The directive imposes a “detailed” response and the employer’s obligation if a difference in remuneration is observed without being justified by non -sexist objective criteria to “remedy” the situation.
The employee can also request details about the salary development criteria. The information must be communicated within a “reasonable time” and, at most, within two months and the employee will have the right to request additional information.
• Companies will have an obligation of transparency
The third provision of this directive refers to the company’s general transparency policy. Already in 2027, companies with more than 150 employees will have to publish specific reports on the gaps in the sexes.

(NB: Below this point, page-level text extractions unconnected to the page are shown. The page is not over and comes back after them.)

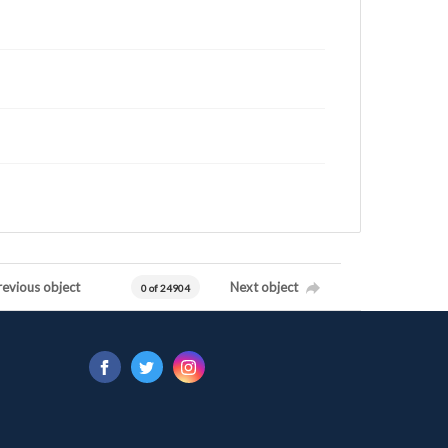
revious object
Next object
0 of 24904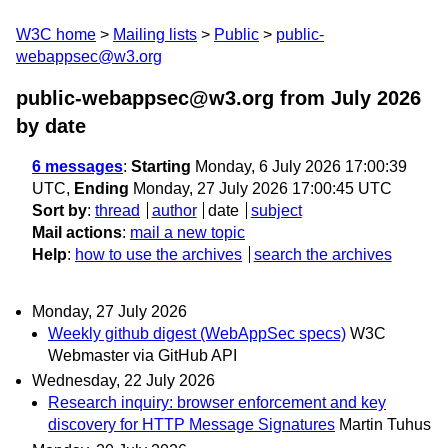
W3C home
Mailing lists
Public
public-
webappsec@w3.org
public-webappsec@w3.org from July 2026
by date
6 messages
:
Starting
Monday, 6 July 2026 17:00:39
UTC,
Ending
Monday, 27 July 2026 17:00:45 UTC
Sort by
:
thread
author
date
subject
Mail actions
:
mail a new topic
Help
:
how to use the archives
search the archives
Monday, 27 July 2026
Weekly github digest (WebAppSec specs)
W3C
Webmaster via GitHub API
Wednesday, 22 July 2026
Research inquiry: browser enforcement and key
discovery for HTTP Message Signatures
Martin Tuhus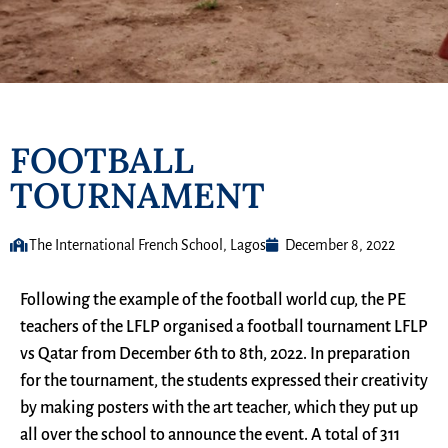
FOOTBALL
TOURNAMENT
The International French School, Lagos
December 8, 2022
Following the example of the football world cup, the PE
teachers of the LFLP organised a football tournament LFLP
vs Qatar from December 6th to 8th, 2022. In preparation
for the tournament, the students expressed their creativity
by making posters with the art teacher, which they put up
all over the school to announce the event. A total of 311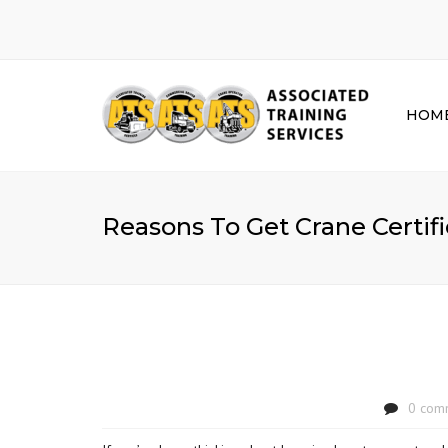
HOM
Reasons To Get Crane Certif
0 com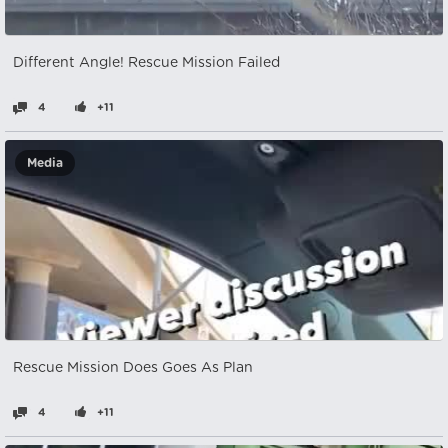
Different Angle! Rescue Mission Failed
4
+11
Media
Rescue Mission Does Goes As Plan
4
+11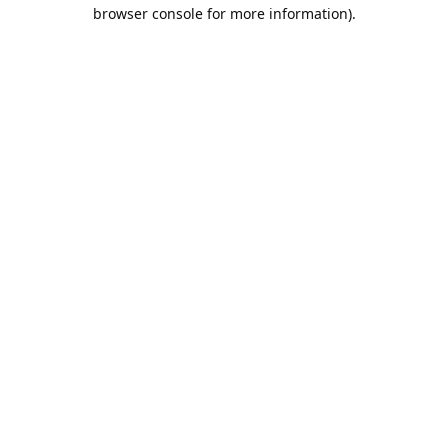
browser console for more information).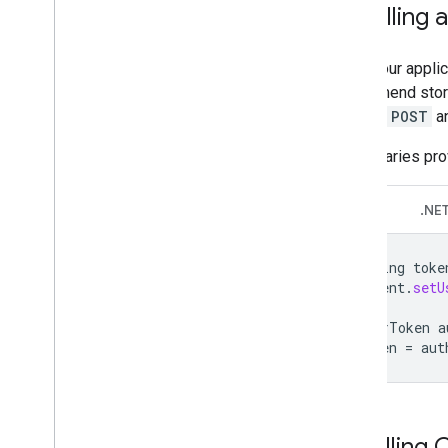
Recalling 
After your appli
recommend storin
HTTPS
POST
an
The libraries pr
Java
.NE
String
toke
client
.
setU
UserToken
a
token
=
aut
Handling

This obligation will be extended to companies with 100 to 149 employees in 2031.
French companies with more than 50 employees are already subject to the professional equality index between women and men, which could evolve.
In case of salary gap equal to or greater than 5% between men and women in the same category, and if it is not justified by objective and non -sexist criteria, the company will be obliged to carry out an evaluation of the remuneration with the personnel representatives. It will be a matter of identifying and correcting these inequalities.